Central bank to ensure 'soft landing' By Zhang Dingmin (China Daily) Updated: 2004-07-26 08:29
China's central bank will maintain its cautious stance on further monetary
policy moves to ensure that the nation's fast-growing economy enjoys a "soft
landing," a leading official said.
People's Bank of China Vice-Governor Guo Shuqing said that macroeconomic
measures already taken have "had quite some effect," meaning that further
action, such as an interest rate rise, "should be considered prudently."
"We need some further observation," Guo told a seminar organized by the State
Council's Development Research Centre (DRC) on Saturday.
"But the central bank will remain especially vigilant about price increases,"
pledged Guo, whose remarks came as speculation ran high about a possible rate
increase.
This comes as the nation's consumer price index (CPI), the key barometer for
inflation, topped 5 per cent last month.
Central bankers had earlier said that the bank would not turn a blind eye
when the CPI reached the 5-6 per cent range.
The index emerged from negative territory only last year, following months of
deflationary pressure. But it increased rapidly in recent months, prompting
inflationary concerns at a time of sizzling investment and credit growth.
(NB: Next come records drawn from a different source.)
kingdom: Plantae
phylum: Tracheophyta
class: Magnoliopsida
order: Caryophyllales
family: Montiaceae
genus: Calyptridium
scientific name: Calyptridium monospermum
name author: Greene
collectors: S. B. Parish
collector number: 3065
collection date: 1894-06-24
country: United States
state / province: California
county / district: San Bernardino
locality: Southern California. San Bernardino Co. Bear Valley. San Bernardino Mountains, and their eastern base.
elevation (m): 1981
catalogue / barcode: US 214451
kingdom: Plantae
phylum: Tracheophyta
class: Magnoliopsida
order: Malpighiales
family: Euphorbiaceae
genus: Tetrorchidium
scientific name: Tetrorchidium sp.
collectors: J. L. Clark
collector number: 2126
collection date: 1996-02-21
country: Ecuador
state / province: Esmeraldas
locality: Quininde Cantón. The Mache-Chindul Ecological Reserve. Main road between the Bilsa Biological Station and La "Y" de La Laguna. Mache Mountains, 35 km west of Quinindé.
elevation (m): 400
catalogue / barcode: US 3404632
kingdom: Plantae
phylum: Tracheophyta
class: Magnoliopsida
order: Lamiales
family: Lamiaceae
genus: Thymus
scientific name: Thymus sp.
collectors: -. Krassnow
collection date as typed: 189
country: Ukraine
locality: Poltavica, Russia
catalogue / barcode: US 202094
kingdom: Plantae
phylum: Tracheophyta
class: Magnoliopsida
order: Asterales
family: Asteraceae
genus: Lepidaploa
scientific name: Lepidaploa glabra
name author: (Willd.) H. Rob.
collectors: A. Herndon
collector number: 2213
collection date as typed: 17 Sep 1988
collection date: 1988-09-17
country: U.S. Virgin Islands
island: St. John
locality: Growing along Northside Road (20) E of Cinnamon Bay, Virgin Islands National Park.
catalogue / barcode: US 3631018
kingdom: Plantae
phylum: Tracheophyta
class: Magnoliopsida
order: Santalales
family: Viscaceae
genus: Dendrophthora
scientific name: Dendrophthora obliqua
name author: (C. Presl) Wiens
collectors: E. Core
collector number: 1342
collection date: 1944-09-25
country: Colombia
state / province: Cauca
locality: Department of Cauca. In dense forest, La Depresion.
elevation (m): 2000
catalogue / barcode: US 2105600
China's fixed investment and loans kept soaring since the middle of last
year, pushing up industrial prices and stretching supplies of energy and
transportation capacity.
But this frenzied growth eased off significantly in June, something which was
cheered by many as a sign that the State's tightening measures are having an
impact.
The government has taken both monetary policy moves, mainly three increases
in bank reserve requirements, and administrative measures such as price curbs
and strict land policies to reduce fixed investment and credit growth.
But the economy is still sending only mixed signals about the future
direction of macroeconomic policy.
"Monetary performance has seen obvious changes," Guo said, citing the fall
last month in money supply and new loans growth, as well as stabilizing interest
rates on the money market.
But liquidity remains loose in the banking system, with commercial banks'
excess reserves, which they set aside for payment needs, standing at 3.75 per
cent of their total deposits at the end of last month, he said. That was higher
than the level in September last year, when the central bank announced the first
of the three increases in required reserves aimed at restricting banks' lending
capacities.
"It (excess bank reserve levels) can only be higher today," Guo said.
What is more important, the official noted, is the possibility of fixed
investment and credit growth re-accelerating "in new forms" once administrative
controls are relaxed.
Guo's concern was shared by Yao Jingyuan, chief economist of the National
Bureau of Statistics (NBS). "What is unique about administrative measures is
that they yield instant results, but the results tend not to last long," he told
the seminar.
And businesses may soon be requesting more loans from banks to fund their
expansion, using the excuse of alleviating a working capital shortage, Guo said.
Analysts said the government-ordered slowdown in new loans in June was mainly
due to fewer short-term working capital loans, constraining liquidity at many
small and medium-sized enterprises.
Economists are still divided over the prospects for inflation in the coming
months and the necessity of an immediate rate increase.
Zhang Zhuoyuan, a senior economist at the Chinese Academy of Social Sciences,
predicted full-year CPI growth would be in the 4-5 per cent range, and a rate
rise would be "hardly avoidable."
"Prices are climbing, with the growth rate higher than the one-year deposit
rate. Price increases for raw material and industrial goods have also surpassed
the one-year lending rate," he said. "That has clearly created a negative real
interest rate environment, which makes an interest rate rise inevitable."
Some seminar participants ruled out the possibility of rampant inflation,
insisting the current price level remains manageable.
"Our basic judgment is that current inflationary pressures are acceptable and
controllable," said Zhang Junkuo, director of the Market Economy Research
Institute under the DRC.
China's CPI rose by 3.6 per cent in the first half of this year, but the
increases were 80 per cent driven by rises in grain and food prices, the NBS
said. That means the increase in core CPI has been "insignificant," Zhang said.
Although CPI growth is likely to keep above 5 per cent for the third quarter,
it is expected to subside significantly in the fourth quarter due to the high
price base a year earlier and anticipated increases in grain output.
"For the entire year, 4 per cent should be achievable," Zhang said.